The S&P 500 index already has dropped 11 percent from its May 20 record high, and many analysts say more is to come.
That's bad news for individual investors and could help drive them away from stocks for years, says ace hedge fund manager Doug Kass
, president of Seabreeze Partners Management.
He lists several factors that could repel investors from equities in a commentary on TheStreet.com:
- "The Ongoing Bear Market." The stock drop was preceded by a plunge in commodity prices that has sent major indices to 16-year lows. Oil prices have hit six-year lows. "Big Oil and others hit by this bear market are often mainstays in retail investors' accounts," Kass writes.
- "A Broken Market Mechanism. The market's mechanism has been virtually destroyed by increased and more-costly regulatory burdens," Kass says. "These serve to limit dealer inventories in numerous asset classes and impair market liquidity, creating a vacuum that's taken up by leveraged ETFs and high-frequency trading strategies."
Meanwhile, the stock plunge doesn't necessarily make equities a good buy now, experts say.
Even after Monday's sharp drop, the market's price-earnings ratio totaled 16.8, 7 percent above its 10-year average of 15.7, according to FactSet Research. That doesn't exactly inspire great confidence in a market rebound.

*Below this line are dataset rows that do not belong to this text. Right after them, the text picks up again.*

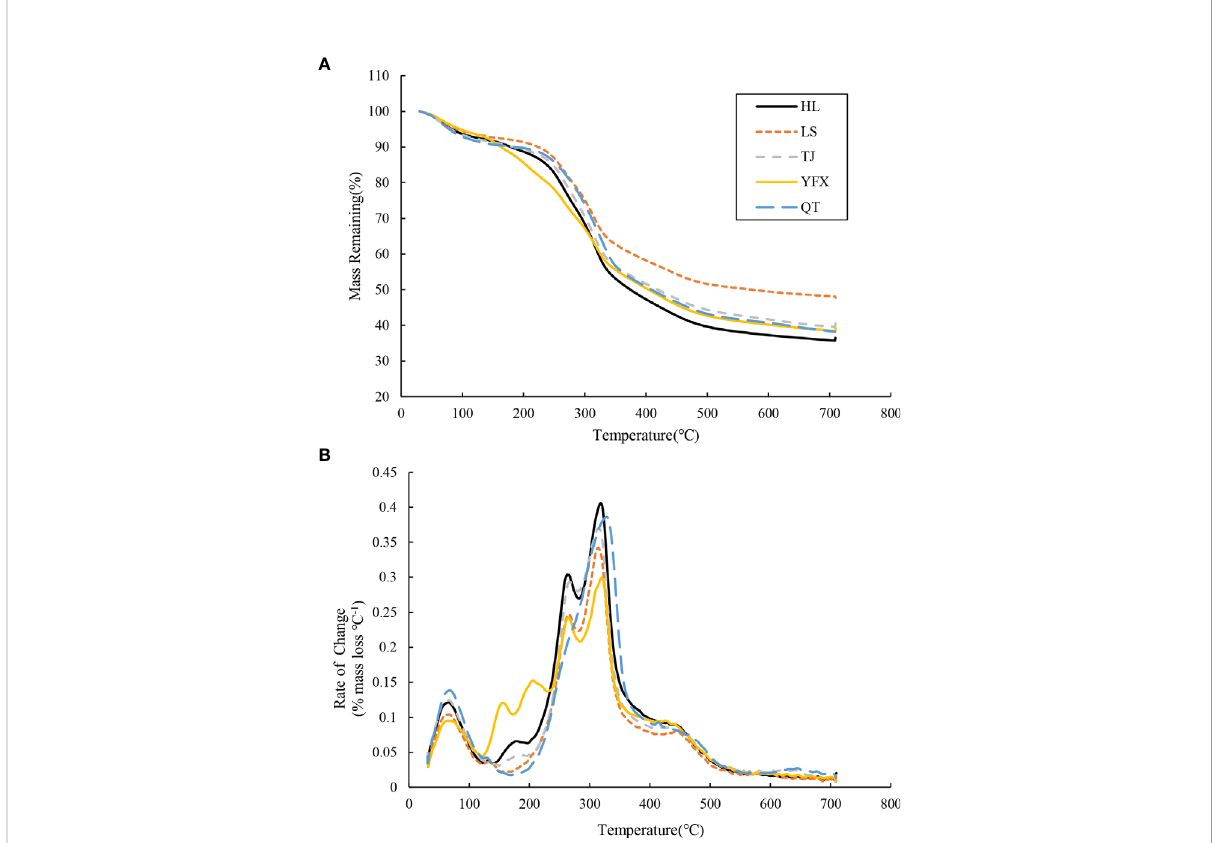
FIGURE 3 Thermograms for the seagrass among fi ve seagrass meadows, (A) % mass remaining with increasing temperature and (B) derivate rate-of- change (% mass loss per °C) with increasing pyrolysis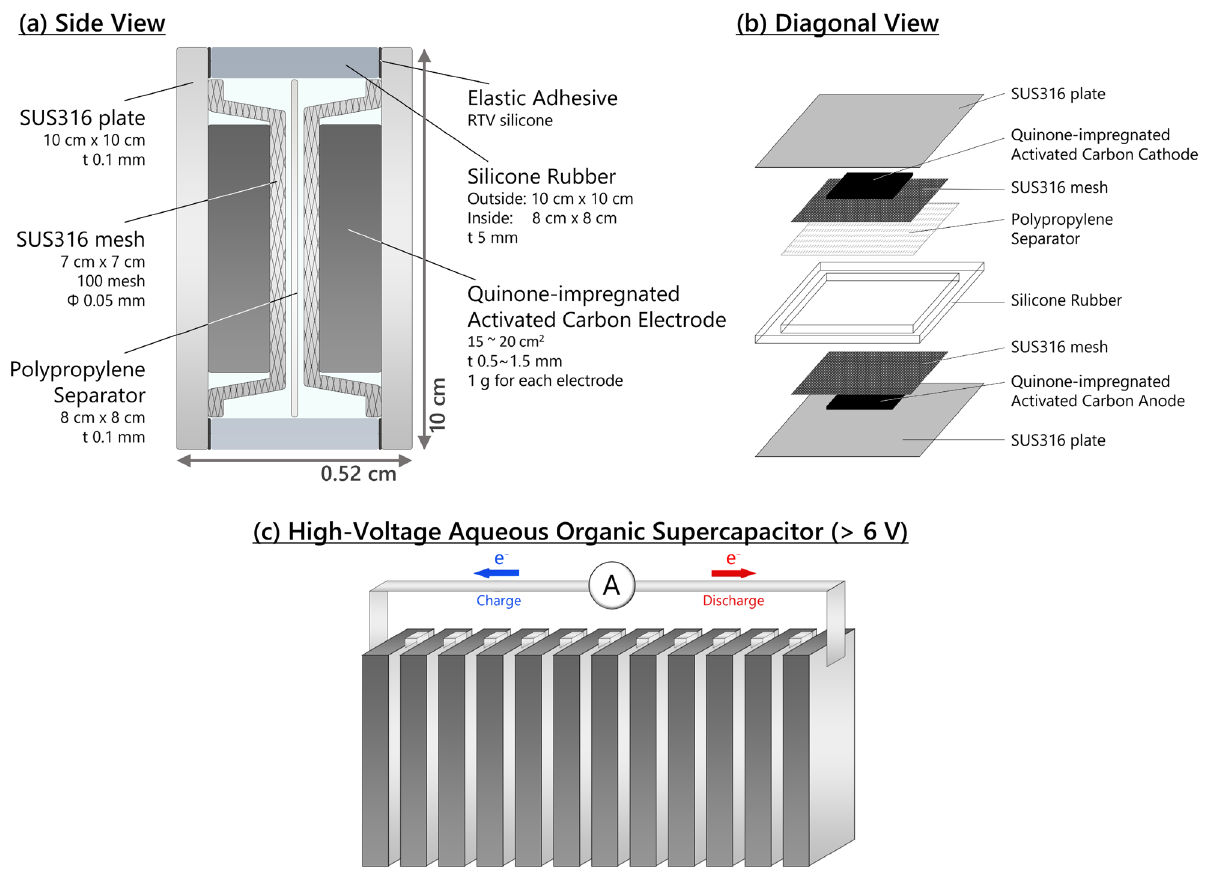
Figure 1. Illustrations of the cell configuration of a 10 cm × 10 cm × 0.52 cm single cell from ( a ) side view and ( b ) diagonal view. ( c ) A high-voltage aqueous organic supercapacitor (> 6 V) by connecting twelve single cells in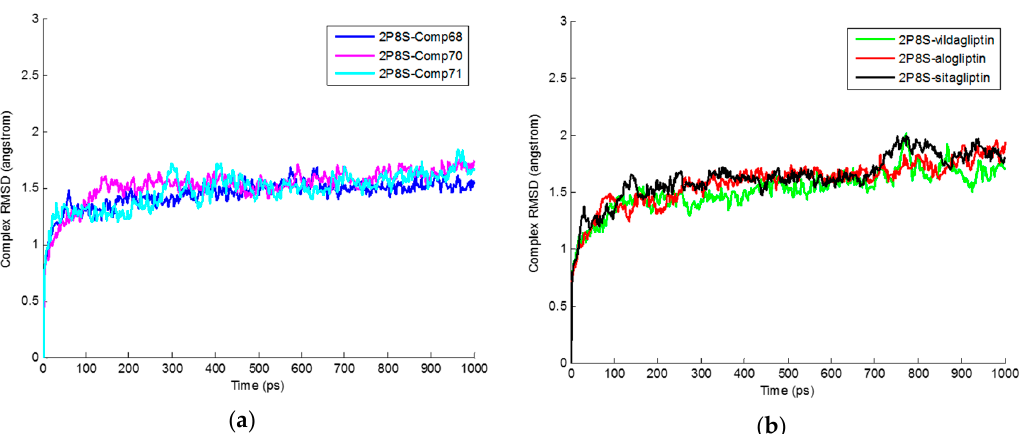
Figure 6. Root mean square deviations (RMSD) values of Protein ligand complexes all through molecular dynamics (MD) simulation at different time levels. ( a ) RMSD values of 2P8S_Comp68, 2P8S_Comp70, and 2P8S_Comp71 are present as blue, magenta, and cyan, respectively; ( b ) RMSD values of 2P8S_Vildagliptin, 2P8S_Alogliptin, and 2P8S_Sitagliptin are shown as green, red, and black, respectively.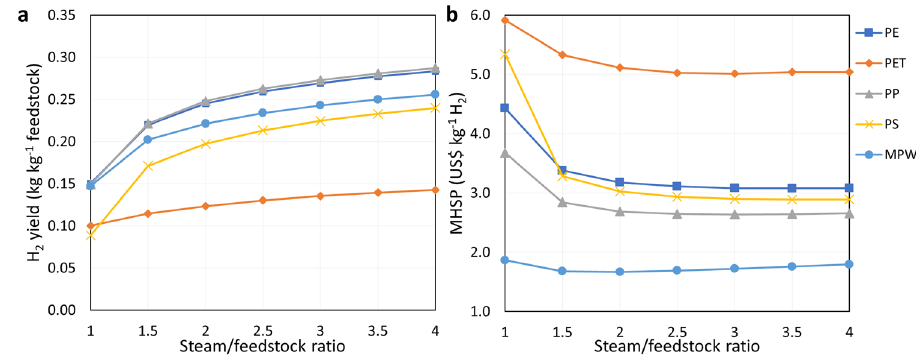
Fig. 2 Hydrogen yield and minimum hydrogen selling price of varied steam/feedstock ratio in Scenario 1 at 2000 oven-dry metric tons per day. a Hydrogen yield. b minimum hydrogen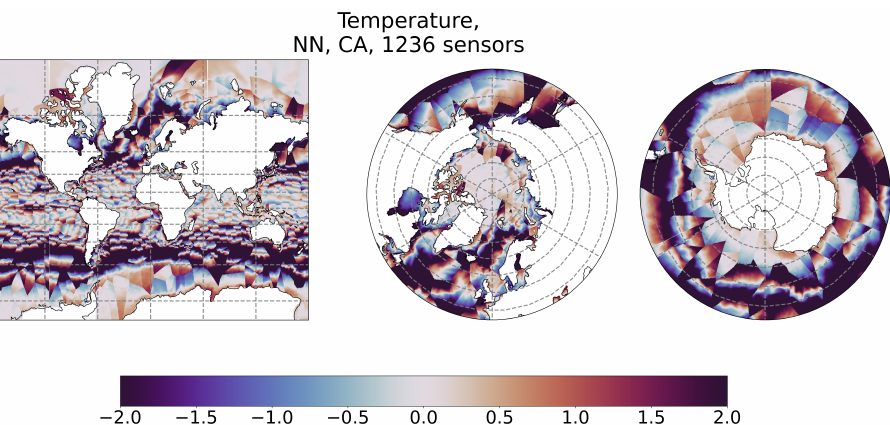
Figure A6. Spatial distribution of reconstruction bias by the Nearest Neighbor (NN) method from 1236 measurements with placement using the Concrete Autoencoder (CA).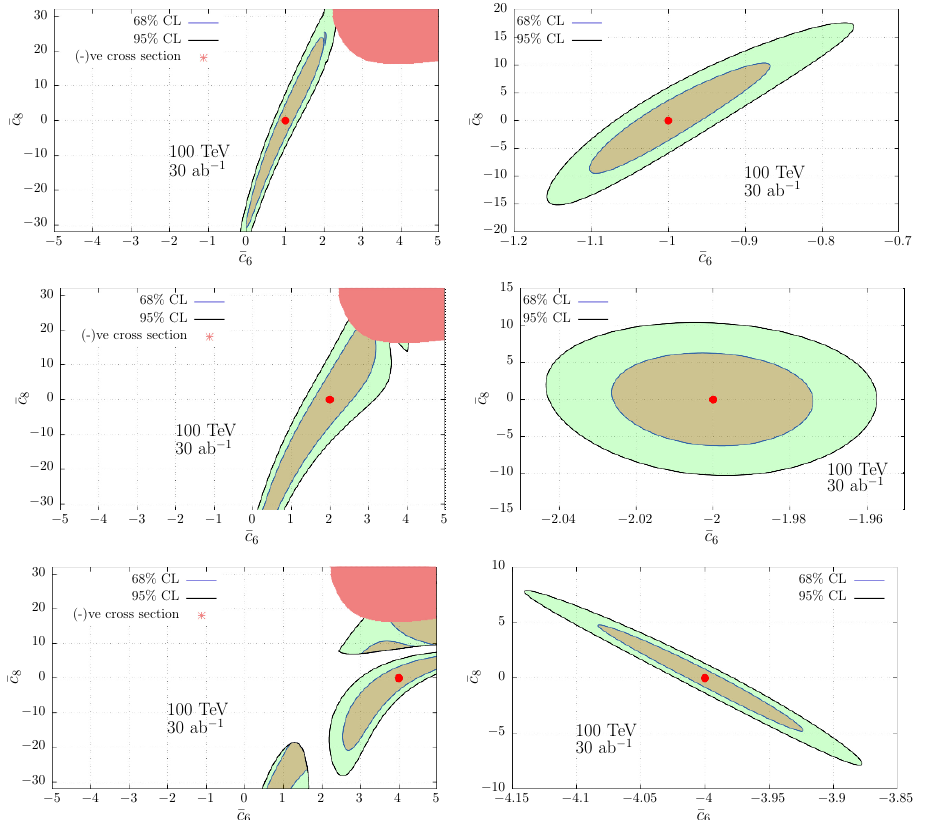
= (cid:6) 1, (cid:6) 2, 6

Robert Shiller's cyclically-adjusted P-E ratio, which includes 10 years of earnings, stands at 24, well above its historical average of 16.6.
“When we are this high, even with this pullback, the track record of future returns isn’t all that good,” Nicholas Colas
, chief market strategist at institutional brokerage firm Convergex, told The New York Times.
“The last two days have been a wakeup call for a lot of portfolio managers. It forces everyone to reconsider their base assumption for things like earnings growth and revenue growth.”
As of Aug. 6, 56 companies in the S&P 500 had issued negative earnings guidance for the third quarter, while only 22 had issued positive guidance, according to FactSet.
The S&P 500 stood at 1,898.90 Wednesday morning, up 1.7 percent from Tuesday's close.